Nelle tradizioni culturali sono spesso i temi più pervasivi quelli considerati come assenti. Fra questi spicca la mimesis della quale avremmo soltanto alcune affermazioni nella Poetica di Aristotele e poi, con un salto di secoli, poche altre di Spinoza. E a parte le opere di Girard e le più recenti considerazioni di scienziati come Meltzoff, Oostenbroek, Gallese e qualche altro riconducibile al gruppo di Rizzolatti e alla scoperta dei neuroni specchio, non ci sarebbe molto altro.
Così sostiene Gianfranco Mormino in Per una teoria dell’imitazione (Raffaello Cortina, pp. 95, euro 10), sorvolando su tutte le teorie dell’arte e le poetiche (l’utile dulci di Orazio) che si sono formate sul principio dell’imitazione per secoli, prima e oltre l’umanesimo e il rinascimento, influenzando non solo l’idea di arte e poesia, ma informando la teoria politica, la pedagogia (anche quella religiosa: si pensi all’Imitatio Christi), per non parlare delle pratiche per l’addestramento animale.
Ma per Mormino l’arte, l’estetica, l’antropologia culturale, la psicologia non sono sufficientemente scientifiche neanche per valere, se non altro, come attestazione del fatto che la mimesis non è mai scomparsa dalla scienza, dalla cultura e persino dalla politica ben oltre l’epoca antica come si evince, ad esempio, dal Principe e dai Discorsi di Machiavelli.
Che cosa non va a Mormino riguardo le posizioni che anche autori più vicini a noi hanno elaborato riguardo l’imitazione? Non va quello che sembra uno dei tratti più evidenti di essa.
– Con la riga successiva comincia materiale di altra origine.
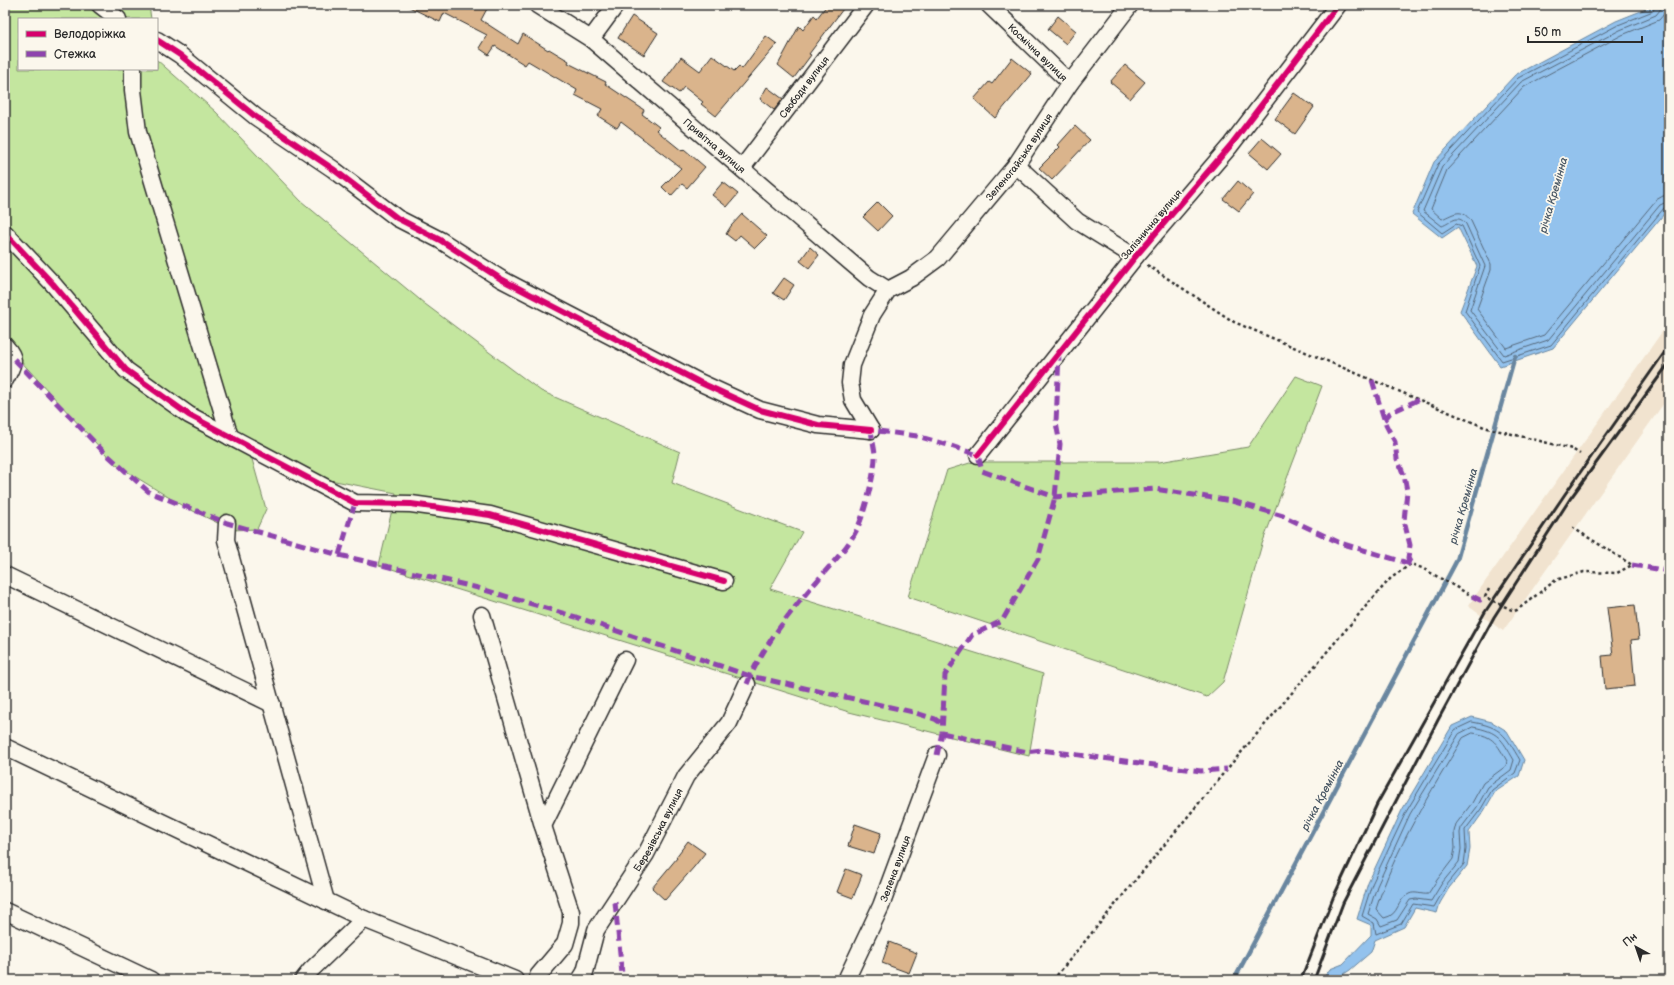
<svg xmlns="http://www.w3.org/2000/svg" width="1674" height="985" font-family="'Balsamiq Sans',sans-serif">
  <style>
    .built { fill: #f1e3cf }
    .green { fill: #c4e69f; stroke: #788865 }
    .water { fill: #93c2ed; stroke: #69869f }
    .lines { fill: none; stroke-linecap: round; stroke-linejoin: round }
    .shore { stroke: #556779; stroke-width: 1 }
    .stream { stroke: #69869f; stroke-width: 4.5 }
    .building { fill: #dab48c; stroke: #2b2b2b }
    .street-casing { stroke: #2b2b2b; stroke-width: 19 }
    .path { stroke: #2b2b2b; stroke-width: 2.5; stroke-dasharray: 3 3; stroke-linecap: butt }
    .street { stroke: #fbf7ec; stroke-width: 16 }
    .rail { stroke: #2b2b2b; stroke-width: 3 }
    .quiet { stroke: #8e44ad; stroke-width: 5; stroke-dasharray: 10 5; stroke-linecap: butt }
    .cycleway-casing { stroke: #fbf7ec; stroke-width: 8 }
    .cycleway { stroke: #d6006c; stroke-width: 6 }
    .labels { text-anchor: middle; stroke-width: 3.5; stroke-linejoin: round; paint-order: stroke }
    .street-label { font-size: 10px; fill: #2b2b2b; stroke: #fbf7ec }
    .water-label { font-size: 11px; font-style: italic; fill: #4a5865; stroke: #fbf7ec }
  </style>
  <rect width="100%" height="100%" fill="#fbf7ec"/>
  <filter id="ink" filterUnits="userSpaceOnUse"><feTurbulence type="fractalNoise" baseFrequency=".025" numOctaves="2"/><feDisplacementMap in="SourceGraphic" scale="8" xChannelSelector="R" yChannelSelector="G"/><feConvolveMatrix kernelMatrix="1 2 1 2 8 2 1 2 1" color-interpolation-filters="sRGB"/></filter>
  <g filter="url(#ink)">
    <!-- built -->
    <path class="built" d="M1669 322V396L1503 631 1468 606Z"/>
    <!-- green -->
    <path class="green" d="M5 5H149L151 19H19V69H157V60L216 112 301 201 425 304 541 391 680 452 672 483 802 532 770 589 1043 674 1029 756 849 712 379 565 396 493 330 480 248 445 266 509 257 529 232 530 181 505 115 464 5 344Z
      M1296 376 1322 386 1262 544 1223 682 1207 697 908 597 947 470 973 462H1159L1248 447Z"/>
    <!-- water -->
    <path class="water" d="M1656 5 1669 6V208L1553 348 1500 366 1460 311 1477 266 1458 227 1442 238 1412 214 1434 162 1515 75 1616 21Z
      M1472 717 1492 722 1507 731 1524 760 1519 776 1495 792 1484 811 1469 832 1470 849 1467 866 1449 888 1440 903 1437 913 1415 908 1404 927 1375 940 1371 952 1350 970 1335 980 1325 976 1330 969 1343 964 1371 935V925L1357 919 1368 883 1402 810 1452 726Z"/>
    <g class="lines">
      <!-- shore -->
      <path class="shore" d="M1656 5 1653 11 1618 25 1518 78 1438 164 1417 212 1442 233 1456 224 1462 226 1480 266 1465 311 1502 361 1551 345 1664 208 1669 206
        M1661 5 1660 10 1656 15 1620 30 1521 82 1442 167 1423 211 1442 226C1451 223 1457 213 1466 224L1485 266 1470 310 1504 355 1548 340 1660 205 1669 201
        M1667 5 1665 13 1659 20 1622 35 1524 87 1447 170 1431 209 1442 219C1454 214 1461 207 1471 221L1491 264V270L1477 309 1506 348 1544 335 1656 200 1663 196 1669 195
        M1472 722C1502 727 1505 735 1520 760L1515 773 1492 790 1481 809 1465 830 1466 849 1464 864 1446 886 1434 907 1413 904 1401 924 1376 934 1374 923 1362 916 1372 884 1406 812 1455 730Z
        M1473 727C1499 732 1501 738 1514 760L1511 770 1488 787 1477 807 1461 828 1460 833 1461 849 1459 862 1442 883 1431 901 1416 899 1410 900 1397 920 1381 926 1377 919 1368 914 1377 886 1410 814 1459 734Z
        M1473 733C1494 736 1497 744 1507 761L1506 766 1483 783 1472 803 1456 824 1454 832 1455 848 1453 859 1437 880 1428 894C1422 895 1415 891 1409 894 1396 900 1400 915 1384 918L1376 909C1395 848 1430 793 1463 738Z"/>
      <!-- stream -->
      <path class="stream" d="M1234 980 1457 560 1515 356"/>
    </g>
    <!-- building -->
    <path class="building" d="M405 5H489L481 20 518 44 523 34 548 50 549 49 569 61 568 63 606 82 605 84 644 110 642 114 659 127 656 130 682 151 684 149 705 167 687 188 682 184 671 196 662 187 681 168 621 122 617 128 598 116 602 109 575 95 577 90 528 61 525 65 495 46 489 55 479 48 487 35 444 13 440 22Z
      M827 5H846L809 54 811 55 794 78 778 65 799 26 803 30 814 15 817 18Z
      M632 16 658 33 644 55 618 38Z
      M1058 16 1076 31 1066 44 1048 29Z
      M766 36 777 44 716 116 701 104 703 102 684 87 679 93 663 82 681 57 700 71 712 55 734 71 739 66 742 69Z
      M1012 58 1032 74 995 118 974 99 989 82 992 84Z
      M1125 65 1145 82 1130 99 1110 82Z
      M767 87 783 99 774 110 760 99Z
      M1294 93 1314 107 1295 134 1275 119Z
      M1075 126 1090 140 1052 180 1039 168 1060 147 1058 145Z
      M1262 138 1281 154 1268 169 1249 153Z
      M1238 181 1253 194 1239 211 1223 199Z
      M723 182 738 194 727 207 712 195Z
      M878 202 892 216 878 231 863 217Z
      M742 214 767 236 755 248 740 235 735 241 726 234 731 226Z
      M810 247 819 255 809 268 800 261Z
      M784 278 794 285 784 300 773 293Z
      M1635 605 1639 639 1631 640 1635 686 1605 689 1602 656 1613 655 1607 608Z
      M855 824 881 833 874 854 848 846Z
      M688 841 705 853 694 867 665 900 652 888 677 858 676 857Z
      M846 869 862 875 853 898 837 892Z
      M889 942 917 953 909 973 882 963Z"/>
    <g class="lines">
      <!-- street casing -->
      <g class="street-casing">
        <g id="street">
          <path d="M100 5 118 19"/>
          <path id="s1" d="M537 5 591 39 849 261 869 278 888 290"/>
          <path id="s2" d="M989 5 1070 83"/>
          <path d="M591 39 616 5"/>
          <path d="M157 40 180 55 256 117 333 169 397 218 440 240 501 279 699 382 760 410 818 425 871 430"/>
          <path d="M133 69V90L138 132 230 437"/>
          <path d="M1016 165 1077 221 1135 257"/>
          <path id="s3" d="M742 168 866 5"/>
          <path d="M5 233 53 284 126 370 189 415 355 503 411 504 490 515 724 581"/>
          <path d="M5 346C18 360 13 364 5 380"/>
          <path id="s4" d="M871 430 853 400 850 383 852 365 872 315 888 290 911 278 938 258 1016 165 1070 83 1130 5"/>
          <path d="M978 455 1135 257 1230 146 1338 5"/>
          <path d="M227 523 226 540 326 901"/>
          <path d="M5 575 272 704"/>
          <path d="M482 615 543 826 571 912V923L565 944 538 976V980"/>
          <path d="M5 747 364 919 515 980"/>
          <path d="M543 826 625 660"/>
          <path d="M5 911 151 980"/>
          <path d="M303 980 311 970 364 919"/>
          <path id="s5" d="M580 980 585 972 596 930 646 854 686 776 729 723 747 684"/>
          <path id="s6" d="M846 980 881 906 937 755"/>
        </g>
      </g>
      <!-- path -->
      <path class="path" d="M1147 265 1234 322 1484 427 1572 449 1580 454
        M1489 589 1485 597 1514 611 1517 610 1556 580 1584 572 1617 573 1632 565 1570 526
        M1053 980 1227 769 1372 599 1391 578 1411 564 1422 568 1472 596"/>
      <!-- street -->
      <use href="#street" class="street"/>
      <!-- rail -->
      <path class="rail" d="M1301 980 1333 898 1377 804 1485 612 1565 494 1669 346
        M1314 980 1343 903 1438 720 1494 617 1570 499 1669 363"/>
      <!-- quiet -->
      <path class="quiet" d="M14 359 103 451 149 492 227 523 339 555 478 588 576 617 750 676 913 712 935 719 942 724
        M1372 380 1386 425 1395 442 1397 459 1404 475 1407 491 1404 521 1410 545 1408 558 1411 564
        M1384 420 1390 413 1418 400
        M339 555 355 503
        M1632 565 1669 571
        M1472 596 1480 600 1485 597
        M747 684C761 649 792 609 817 581 830 565 845 551 855 533 863 520 876 470 875 454 874 446 872 438 871 430L917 436 948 445 978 455 982 471 1055 497 1155 489 1232 501 1283 516 1340 543 1411 564
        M942 733 1027 752 1041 750 1201 771 1227 769
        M937 755 942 733 945 675 972 635 1002 621 1038 559 1055 497 1060 444 1056 423 1059 354
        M615 902 622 974 624 980"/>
      <!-- cycleway casing -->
      <g class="cycleway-casing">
        <path id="cycleway" d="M157 40 180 55 256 117 333 169 397 218 440 240 501 279 699 382 760 410 818 425 871 430
          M5 233 53 284 126 370 189 415 355 503 411 504 490 515 724 581
          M978 455 1135 257 1230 146 1338 5"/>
      </g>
      <!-- cycleway -->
      <use href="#cycleway" class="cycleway"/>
    </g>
  </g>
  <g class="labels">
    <!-- street labels -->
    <g class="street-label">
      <text dy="4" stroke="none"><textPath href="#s2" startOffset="68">Космічна вулиця</textPath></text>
      <text dy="4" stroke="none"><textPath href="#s3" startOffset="102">Свободи вулиця</textPath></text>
      <text dy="4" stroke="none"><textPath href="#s1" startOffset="227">Привітна вулиця</textPath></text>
      <text dy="4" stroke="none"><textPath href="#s4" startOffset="343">Зеленогайська вулиця</textPath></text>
      <text transform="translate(1151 224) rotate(-50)" y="4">Залізнична вулиця</text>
      <text dy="4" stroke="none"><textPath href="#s5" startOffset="171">Березівська вулиця</textPath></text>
      <text dy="4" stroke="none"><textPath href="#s6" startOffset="122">Зелена вулиця</textPath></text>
    </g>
    <!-- water labels -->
    <g class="water-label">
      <text transform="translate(1553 195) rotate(-74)" y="4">річка Кремінна</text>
      <text transform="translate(1463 506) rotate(-74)" y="4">річка Кремінна</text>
      <text transform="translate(1322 795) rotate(-62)" y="4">річка Кремінна</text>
    </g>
  </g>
  <!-- margin -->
  <rect width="1674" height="985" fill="none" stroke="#fbf7ec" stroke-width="20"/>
  <rect x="10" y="10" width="1654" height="965" fill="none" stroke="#2b2b2b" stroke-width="1.5" filter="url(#ink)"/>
  <!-- legend -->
  <rect x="18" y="18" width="140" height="52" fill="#fbf7ec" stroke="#a8a59f"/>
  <rect x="26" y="31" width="20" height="6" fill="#d6006c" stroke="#a8a59f"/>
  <text x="54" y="38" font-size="12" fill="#2b2b2b">Велодоріжка</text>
  <rect x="26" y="51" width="20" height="6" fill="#8e44ad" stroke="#a8a59f"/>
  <text x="54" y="58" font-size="12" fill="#2b2b2b">Стежка</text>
  <!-- north arrow -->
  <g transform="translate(1636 947) rotate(320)" stroke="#fbf7ec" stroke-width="3" paint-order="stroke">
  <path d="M0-3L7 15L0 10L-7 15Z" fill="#2b2b2b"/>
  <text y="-6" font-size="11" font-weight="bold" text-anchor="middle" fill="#2b2b2b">Пн</text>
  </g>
  <!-- scale -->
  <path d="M1528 36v6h114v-6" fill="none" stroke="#2b2b2b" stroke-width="2"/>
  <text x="1534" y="36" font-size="12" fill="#2b2b2b" stroke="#fbf7ec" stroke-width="3" paint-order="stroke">50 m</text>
</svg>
E cioè la sua dimensione sovra-individuale, collettiva. Cioè che imitazione sia imitare un altro all’esterno. Per Mormino è proprio questa proiezione nel fuori dell’imitare l’elemento da riconsiderare in quanto metafisico e finalistico, non scientifico, non sufficientemente meccanico.
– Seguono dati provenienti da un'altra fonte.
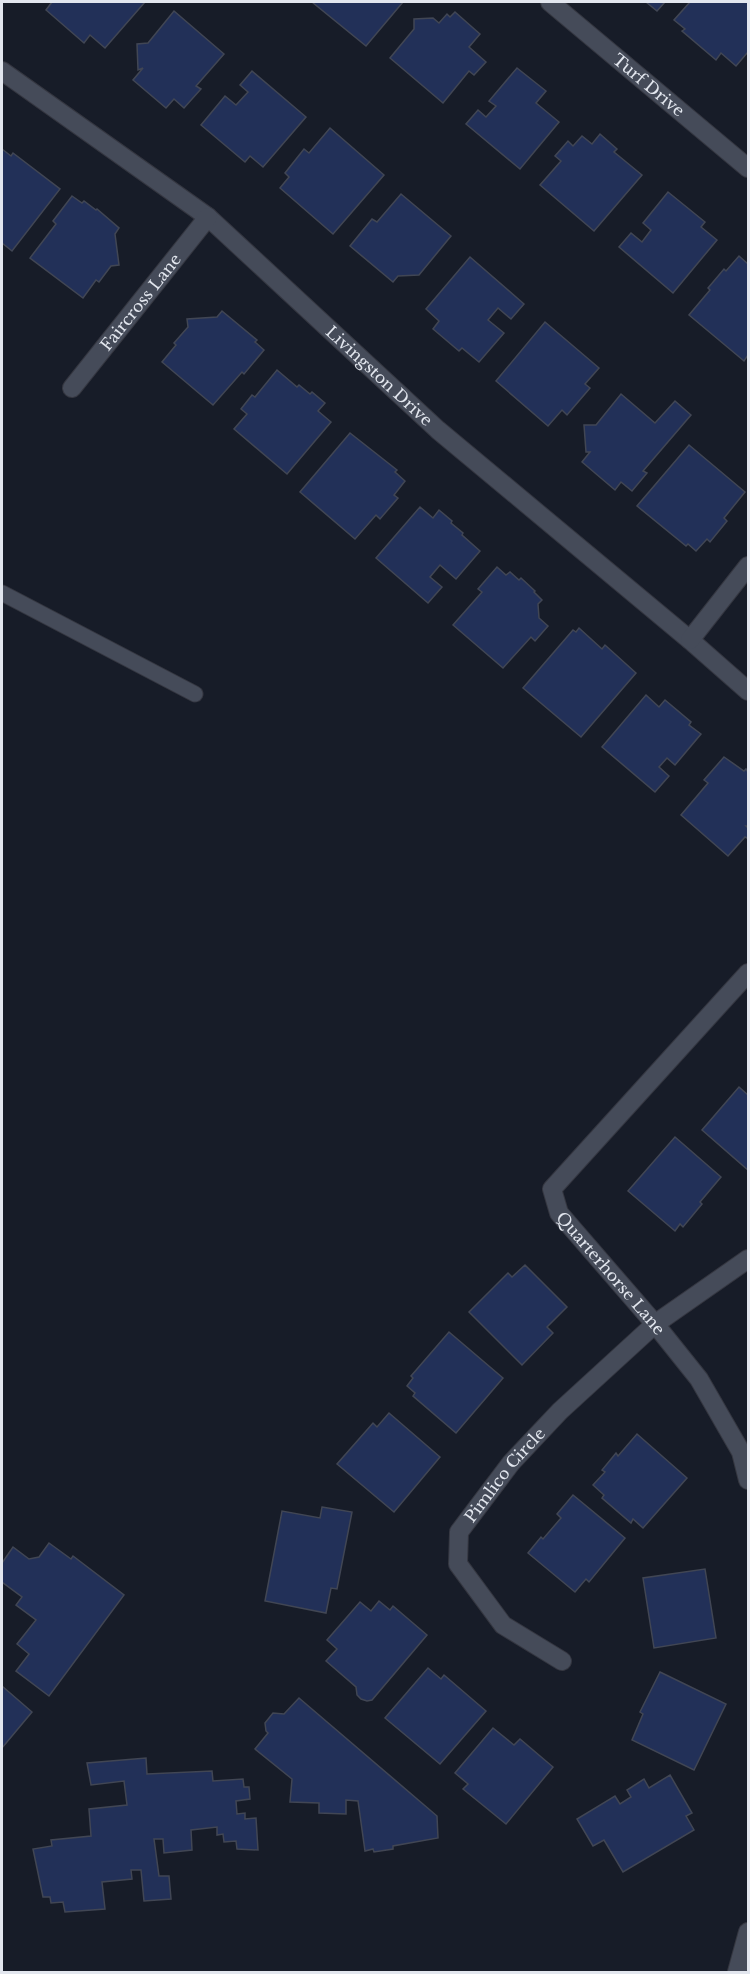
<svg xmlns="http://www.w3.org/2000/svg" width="750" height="1974" viewBox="0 0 750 1974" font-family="'Libre Baskerville',serif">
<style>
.building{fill:#223058;stroke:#414654;stroke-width:1.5}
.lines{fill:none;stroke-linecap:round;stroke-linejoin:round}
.lane-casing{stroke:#353741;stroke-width:17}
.street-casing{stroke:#353741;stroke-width:20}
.lane{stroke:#454b59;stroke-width:15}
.street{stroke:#454b59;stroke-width:18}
.labels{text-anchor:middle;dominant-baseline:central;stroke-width:6;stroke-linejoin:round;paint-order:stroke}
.street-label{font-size:16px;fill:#e2e6ee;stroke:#05070c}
</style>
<rect width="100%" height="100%" fill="#171c28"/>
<!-- building -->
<g class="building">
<polygon points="52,2 145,2 105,48 90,35 84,43 46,10"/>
<polygon points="312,2 403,2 366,46"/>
<polygon points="646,2 665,2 657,11"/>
<polygon points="690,2 748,2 748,52 736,66 721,53 716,60 682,31 685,29 674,20"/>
<polygon points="174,11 224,54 196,86 201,89 184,108 174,99 166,108 133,80 143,68 138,70 137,44 148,43"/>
<polygon points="455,12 480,34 469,47 486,62 474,75 469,71 443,103 390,58 414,29 414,19 433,18 439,23 447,14 450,17"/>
<polygon points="517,68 546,91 536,103 559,122 520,169 466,124 478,110 486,117 496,106 489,101"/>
<polygon points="252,71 306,117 263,167 250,156 245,162 201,125 225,96 236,105 248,92 240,85"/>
<polygon points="330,128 384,175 333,234 280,188 289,177 285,173 304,149 309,153"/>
<polygon points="600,134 617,149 614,152 642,175 594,231 540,185 561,161 555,156 568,141 573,146 582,136 592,144"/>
<polygon points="2,149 11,156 13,153 60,189 12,251 2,243"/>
<polygon points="668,192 705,222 701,227 717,240 673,293 619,247 631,233 642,242 651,230 643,223"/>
<polygon points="401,194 451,236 419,275 398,276 393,282 350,246 372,219 377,222"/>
<polygon points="72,196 82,203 84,201 96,210 97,209 119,228 115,234 119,265 111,266 99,282 96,280 83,298 30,258 56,224 53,221"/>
<polygon points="739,256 748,264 748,355 744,361 689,315 710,290 708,288 724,269 726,271"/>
<polygon points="470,257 524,304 511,319 498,308 488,320 504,333 479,362 462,348 459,351 433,329 439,321 426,309"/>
<polygon points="222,311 257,340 255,342 264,350 244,374 242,372 213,405 162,362 176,345 174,343 188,327 187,319 217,317"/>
<polygon points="545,322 599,368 585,384 590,388 567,415 562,410 548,426 496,381"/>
<polygon points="277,370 297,387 299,385 310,394 312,392 325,403 318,411 331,422 287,474 234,429 247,414 241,409 252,395 255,397"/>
<polygon points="621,394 655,423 675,401 691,415 643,471 647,473 632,491 621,482 615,490 582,462 590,452 586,452 584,425 596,425"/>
<polygon points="350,433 397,470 395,472 405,481 394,495 398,498 380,519 376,515 355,539 300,492"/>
<polygon points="689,445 745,492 724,518 727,521 710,542 707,539 696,551 688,544 686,546 637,506"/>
<polygon points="420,507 433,518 439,510 452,521 451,523 463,533 462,535 480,551 456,579 440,565 430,577 442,587 428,603 376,558"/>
<polygon points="497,567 506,575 510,572 519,580 521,578 535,591 534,592 542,600 538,604 539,618 548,626 535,641 531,637 503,668 453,625 482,592 478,589"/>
<polygon points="579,628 602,649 605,645 636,673 581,737 523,688 573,630 576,632"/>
<polygon points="646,695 659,707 665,700 691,722 689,725 701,734 675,765 667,758 659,767 669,776 655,792 602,747"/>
<polygon points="724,757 744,771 746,769 748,772 748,826 746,826 748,828 748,836 747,838 745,837 728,856 681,815 708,783 704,780"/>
<polygon points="739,1087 748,1095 748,1170 702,1130"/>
<polygon points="675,1137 721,1177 700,1202 702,1204 683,1227 680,1224 675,1231 628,1191"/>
<polygon points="525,1265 567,1307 547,1327 553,1333 522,1365 469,1312 508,1273 512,1277"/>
<polygon points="449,1332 503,1378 456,1433 413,1396 415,1393 407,1386 413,1378 411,1376"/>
<polygon points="389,1413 440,1457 394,1512 337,1464 373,1423 377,1427"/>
<polygon points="637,1434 687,1478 643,1528 633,1519 631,1523 602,1498 604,1495 593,1485 605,1472 602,1470 616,1453 618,1456"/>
<polygon points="573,1495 625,1538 589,1582 586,1579 575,1592 528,1553 541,1537 543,1539 561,1518 557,1514"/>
<polygon points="322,1507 352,1512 337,1589 331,1588 326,1613 265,1601 282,1511 320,1518"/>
<polygon points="49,1543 71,1559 73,1556 124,1595 49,1696 16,1671 29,1654 17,1644 36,1620 16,1605 22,1597 2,1582 2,1563 13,1547 29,1559 39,1557"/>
<polygon points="705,1569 716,1638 654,1648 643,1578"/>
<polygon points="379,1601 390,1610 393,1606 427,1635 372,1700 367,1701 361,1699 357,1695 356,1687 326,1661 337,1649 327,1640 360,1602 371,1611"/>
<polygon points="428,1668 441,1679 444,1675 486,1711 440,1764 385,1718"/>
<polygon points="660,1672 726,1704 694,1770 632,1740 643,1714 640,1712"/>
<polygon points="2,1686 32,1712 2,1748"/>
<polygon points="299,1698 437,1816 438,1838 393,1846 393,1849 374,1852 373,1849 365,1851 358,1801 346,1800 346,1814 319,1813 319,1803 290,1802 292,1779 255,1749 268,1733 266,1731 265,1723 273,1713 284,1714"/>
<polygon points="493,1728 514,1745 520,1739 553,1767 506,1824 463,1789 468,1784 455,1773"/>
<polygon points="146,1758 147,1774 212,1771 213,1781 243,1779 244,1787 249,1787 250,1799 236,1801 237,1814 245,1813 245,1819 256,1818 258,1850 237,1849 236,1841 224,1842 223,1834 217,1835 217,1827 191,1830 192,1850 164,1853 163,1839 154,1839 159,1876 169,1876 171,1899 144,1901 141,1870 131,1870 132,1879 102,1882 105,1909 65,1912 63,1902 51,1903 50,1897 43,1897 33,1849 52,1846 51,1840 91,1836 89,1809 127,1805 124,1781 91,1785 87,1763"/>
<polygon points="670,1775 692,1813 686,1816 694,1830 623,1872 604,1840 593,1846 577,1819 615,1796 620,1804 631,1797 627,1790 644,1779 649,1788"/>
</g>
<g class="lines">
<defs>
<polyline id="lane" points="2,593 195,694"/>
<g id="street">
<path id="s1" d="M 550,2 L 748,168"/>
<path id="s2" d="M 2,71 L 208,217 L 438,430 L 690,640 L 748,691"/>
<path id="s3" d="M 72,388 L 208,217"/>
<polyline points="690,640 748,566"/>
<path id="s4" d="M 748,973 L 552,1189 L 559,1213 L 655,1324 L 699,1379 L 741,1452 L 748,1480"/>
<path id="s5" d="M 562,1661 L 503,1625 L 458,1564 L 459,1532 L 511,1463 L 560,1411 L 655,1324 L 748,1259"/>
<polyline points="737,1972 748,1932"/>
</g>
</defs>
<!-- lane casing -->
<use href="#lane" class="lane-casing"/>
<!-- street casing -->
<use href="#street" class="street-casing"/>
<!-- lane -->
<use href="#lane" class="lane"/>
<!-- street -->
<use href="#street" class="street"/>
</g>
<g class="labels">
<!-- street labels -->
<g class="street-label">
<text stroke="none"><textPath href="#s1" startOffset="129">Turf Drive</textPath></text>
<text stroke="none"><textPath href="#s3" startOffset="110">Faircross Lane</textPath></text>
<text stroke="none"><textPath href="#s2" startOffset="486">Livingston Drive</textPath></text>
<text stroke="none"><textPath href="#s4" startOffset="396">Quarterhorse Lane</textPath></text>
<text stroke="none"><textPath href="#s5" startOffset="250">Pimlico Circle</textPath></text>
</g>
</g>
<!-- border -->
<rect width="750" height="1974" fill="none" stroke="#e2e6ee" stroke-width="6"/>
</svg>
Chi o cosa imitiamo allora per Mormino? La riposta è che noi imitiamo sempre noi stessi anche quando ci sembra che riproduciamo gli altri. Per dare ragione di come questa «autoimitazione» sia biologicamente più originaria rispetto alla semplice mimesis anche Mormino deve ricorrere a una favola, come in genere avviene nei tentativi di spiegare l’antropogenesi.
Mormino racconta di un individuo spinto a muoversi dal dolore e che sbattendo qua e là nell’ambiente si quieta, si «stabilizza» ogni volta che trova una situazione conveniente in termini di sopravvivenza, utilità, piacere.
Questo trovare la situazione temporaneamente stabile creerebbe il precedente da ripetere, il primo tassello per l’imitazione di sé. Urtando qua e là nello spazio, il sé chiuso nel corpo avrebbe poi modo di far risuonare in se stesso gli altri – come lui vaganti – per appropriarsi delle stabilizzazioni che questi hanno trovato e trarne vantaggio.
L’incorrere casuale nella traiettoria altrui e osservarne che le sue azioni sono uguali alle proprie sarebbe la seconda fase che permetterebbe di incorporare ciò che fanno gli altri nell’«autoimitazione».
Più che una nuova teoria dell’imitazione, la tesi di Mormino sembra avere a cuore un altro obiettivo. Quello di neutralizzare la dimensione sociale e politica della mimesis negli animali umani e non umani per salvaguardare l’individualità come unico principio vitale.